■ **Directive 1**
Rewrite the anatomy outline records with "Outline" changed to "Trace" and everything else left the same.

■ **Source excerpt**

★ ★ ★ ★ ★ ★ ★

We are done here, now we can start with the cool part 😊

In [3]:
import jax
import jax.numpy as np

key = jax.random.PRNGKey(0)

print('JAX is running on', jax.lib.xla_bridge.get_backend().platform)

JAX is running on gpu


## Model explanation

In this notebook, we are going to implement a Natural Language Processing (NLP) model based on "Word Embeddings".   

"Word embeddings" are a family of natural language processing techniques aiming at mapping semantic meaning into a geometric space. This is done by associating a numeric vector to every word in a dictionary, such that the distance (e.g. L2 distance or more commonly cosine distance) between any two vectors would capture part of the semantic relationship between the two associated words. The geometric space formed by these vectors is called an embedding space (Fraçois Chollet, 2016).

Since this competition is a *getting-started* one, we do not have enough data to build a set of robust embeddings, hence we are going to use embeddings that were pretrained on a huge text corpus, more precisely, we are going to use the Global Vectors for Word Representation [(GloVe)](https://nlp.stanford.edu/projects/glove/) embeddings.

★ ★ ★ ★ ★ ★ ★

Stored records:
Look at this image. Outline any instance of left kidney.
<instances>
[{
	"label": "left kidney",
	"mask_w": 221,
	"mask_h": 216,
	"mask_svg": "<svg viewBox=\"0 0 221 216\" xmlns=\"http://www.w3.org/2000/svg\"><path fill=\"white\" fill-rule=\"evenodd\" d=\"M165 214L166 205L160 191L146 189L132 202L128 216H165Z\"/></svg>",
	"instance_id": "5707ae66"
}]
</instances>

★ ★ ★ ★ ★ ★ ★

■ **Directive 2**
According to the word embeddings excerpt, which pretrained embeddings will the notebook use?

■ **Solution 1**
Look at this image. Trace any instance of left kidney.
<instances>
[{
	"label": "left kidney",
	"mask_w": 221,
	"mask_h": 216,
	"mask_svg": "<svg viewBox=\"0 0 221 216\" xmlns=\"http://www.w3.org/2000/svg\"><path fill=\"white\" fill-rule=\"evenodd\" d=\"M165 214L166 205L160 191L146 189L132 202L128 216H165Z\"/></svg>",
	"instance_id": "5707ae66"
}]
</instances>

■ **Solution 2**
Global Vectors for Word Representation (GloVe) embeddings.